1950- actress, comedian, LD

Whoopi's real name is Caryn Johnson. She has been performing in front of audiences since the age of 8, when she first appeared onstage at the Helena Rubinstein Children's Theatre in New York City. By the mid-1970s, the high school dropout and self-proclaimed hippie had appeared in the choruses of several Broadway musicals (Hair, Jesus Christ Superstar, and Pippin); married and become addicted to heroin; divorced and kicked her heroin habit. In 1974, Johnson, destined for far greater things, headed to L.A., with daughter Alexandra in tow. A week-long sojourn to San Diego turned into a six-year stopover, during which time she helped found the San Diego Repertory Theatre and joined several struggling improvisational troupes. It was during the San Diego chapter of her life that Johnson chose for herself an offbeat stage name: "The name came out of the blue. It was a joke. First it was Whoopi Cushion. Then it was French, like Whoopi Cushon. My mother said, 'Nobody's gonna respect you with a name like that.' So I put Goldberg on it."

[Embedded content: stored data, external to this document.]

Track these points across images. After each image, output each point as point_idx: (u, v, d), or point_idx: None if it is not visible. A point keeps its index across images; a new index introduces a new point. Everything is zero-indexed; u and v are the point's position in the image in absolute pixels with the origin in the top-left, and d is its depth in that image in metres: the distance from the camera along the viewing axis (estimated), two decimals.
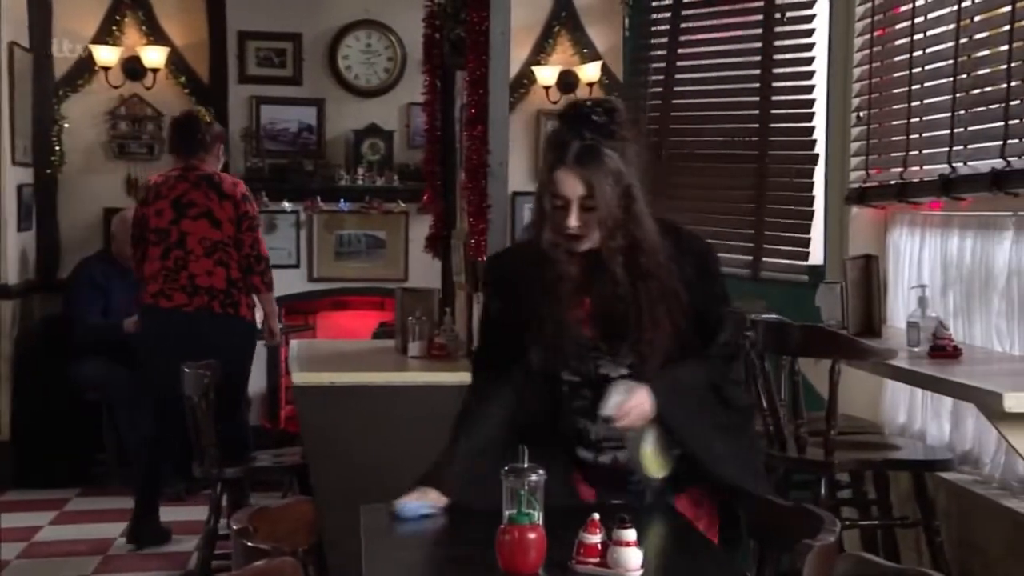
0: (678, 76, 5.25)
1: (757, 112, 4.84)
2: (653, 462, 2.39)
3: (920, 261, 3.80)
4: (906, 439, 3.65)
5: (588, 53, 7.10)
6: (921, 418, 3.78)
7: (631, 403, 2.31)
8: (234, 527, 2.02)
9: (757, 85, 4.83)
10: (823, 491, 3.14)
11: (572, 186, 2.27)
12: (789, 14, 4.66)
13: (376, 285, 6.87)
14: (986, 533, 3.28)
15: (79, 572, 4.64)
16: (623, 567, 1.97)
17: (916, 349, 3.25)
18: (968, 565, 3.23)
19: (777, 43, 4.76)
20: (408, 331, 4.49)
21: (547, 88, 6.94)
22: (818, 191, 4.42)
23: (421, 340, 4.46)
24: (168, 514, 5.44)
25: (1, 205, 6.00)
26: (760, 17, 4.82)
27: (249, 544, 1.93)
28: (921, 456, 3.30)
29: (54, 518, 5.45)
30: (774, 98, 4.79)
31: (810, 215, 4.49)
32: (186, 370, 4.18)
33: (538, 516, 2.02)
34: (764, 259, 4.72)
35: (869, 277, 3.72)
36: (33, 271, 6.43)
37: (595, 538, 2.00)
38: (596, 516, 2.03)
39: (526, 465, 2.17)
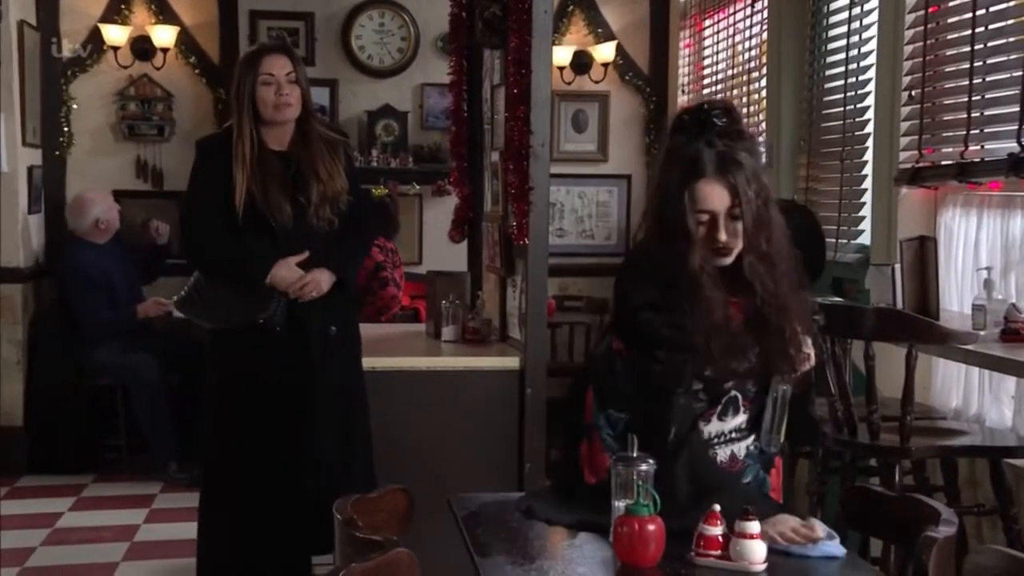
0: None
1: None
2: (783, 424, 2.31)
3: (977, 243, 3.73)
4: (966, 423, 3.58)
5: (602, 33, 7.01)
6: (978, 402, 3.71)
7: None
8: (339, 517, 1.93)
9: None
10: (897, 478, 3.06)
11: (718, 197, 2.17)
12: None
13: None
14: None
15: (108, 559, 4.53)
16: (747, 560, 1.90)
17: (983, 332, 3.17)
18: None
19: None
20: (442, 315, 4.41)
21: (561, 68, 6.84)
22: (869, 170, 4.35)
23: (455, 324, 4.39)
24: (178, 500, 5.33)
25: (15, 187, 5.87)
26: None
27: (359, 535, 1.85)
28: (995, 442, 3.23)
29: (73, 504, 5.33)
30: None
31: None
32: None
33: (655, 507, 1.94)
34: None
35: (924, 259, 3.63)
36: (43, 254, 6.29)
37: (716, 530, 1.93)
38: (716, 508, 1.95)
39: (635, 455, 2.09)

Goldberg toiled as a bricklayer, bank teller, and funeral parlor cosmetician to support herself. The inimitable mimic slowly developed a brilliant seriocomic narrative theater based on a gallery of socially disinherited characters through whom she assessed the world. While performing her solo comic Spook Show, she was discovered by director Mike Nichols, who mounted her eponymous one-woman Broadway show in 1984. The following year, she made a dazzling dramatic film debut in The Color Purple, a performance that earned her the Best Actress Golden Globe and an Oscar nomination.

A fixture in the firmament of media fame from then on, the dreadlocked comedienne continued to appear live, joined the cast of television's Star Trek: The Next Generation. Many of her film endeavors are — Burglar, Fatal Beauty, Homer and Eddie,  1990's Ghost. Sister Act (1991), National Lampoon's Loaded Weapon, Ghosts of Mississippi,Girl, Interrupted, Star Trek: Generations, Boys on the Side, How Stella Got Her Groove Back, and The Deep End of the Ocean. Goldberg filed an interesting chapter in her career in 1998, when she returned to the small screen to take center square in the new syndicated version of The Hollywood Squares.